Delete a card
AI agents call planka_delete_card to permanently remove resources in Planka MCP Server for Claude — typically in cleanup and lifecycle workflows. It does its job in a single call, and there is no undo.
This tool permanently removes a card from a Planka board without the ability to undo the action. Deletion is a destructive operation classified higher than Write (which is reversible). High severity because an AI agent could inadvertently delete important project work, though blast radius is typically scoped to a single card rather than system-wide data.
From the tool's definition Tool name explicitly states 'delete_card' and description confirms 'Delete a card'. Deletion is an irreversible operation that removes data from the kanban board.
Attacks that exploit this kind of access
Delete a card. It is categorised as a Destructive tool in the Planka MCP Server for Claude MCP Server, which means it can permanently delete or destroy data. Block by default and require explicit approval.

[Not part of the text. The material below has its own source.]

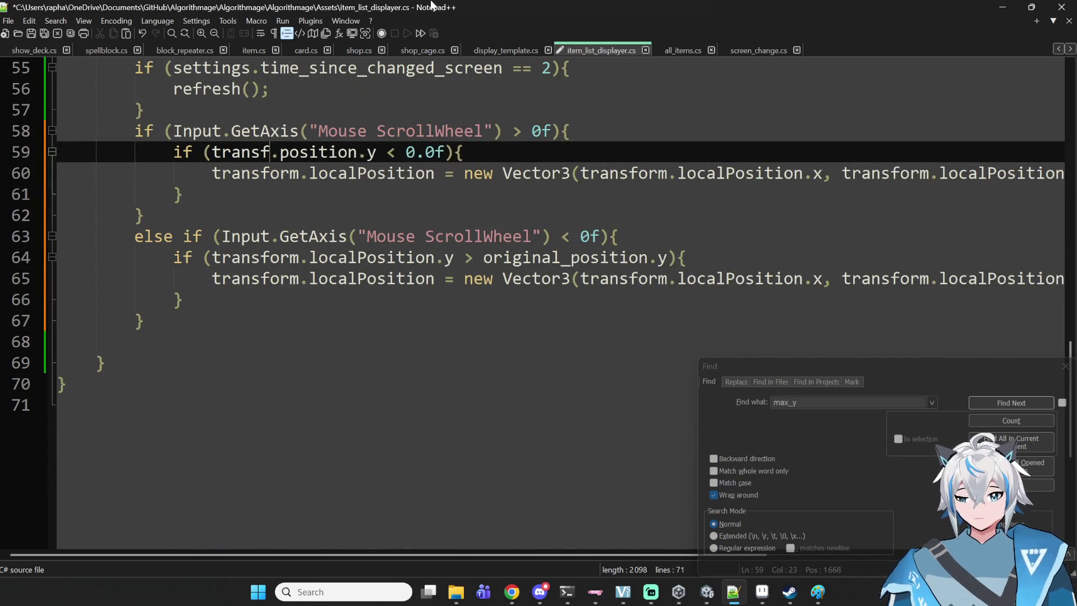
type("objectd")
key("BackSpace")
type("s_created")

Register the Planka MCP Server for Claude MCP server in PolicyLayer and add a rule for planka_delete_card: allow, deny, rate-limit, or require approval. Point your MCP client at the PolicyLayer proxy URL and the rule is enforced on every call, before it reaches Planka MCP Server for Claude. Nothing to install.
planka_delete_card is a Destructive tool with critical risk. Critical-risk tools should be blocked by default and only enabled with explicit human approval.
Yes. Add a rate_limit block to the planka_delete_card rule in your PolicyLayer policy. For example, setting max: 10 and window: 60 limits the tool to 10 calls per minute. Rate limits are tracked per agent session and reset automatically.
Set action: deny in the PolicyLayer policy for planka_delete_card. The AI agent will receive a policy violation error and cannot call the tool. You can also include a reason field to explain why the tool is blocked.
planka_delete_card is provided by the Planka MCP Server for Claude MCP server (nextheberg/planka-mcp-server-for-claude). PolicyLayer sits as a proxy in front of this server to enforce policies before tool calls reach the server.
Every MCP server has a record like this.
Type a name, get the same breakdown: verified identity, auth posture, risk grade, capabilities, recommended policy.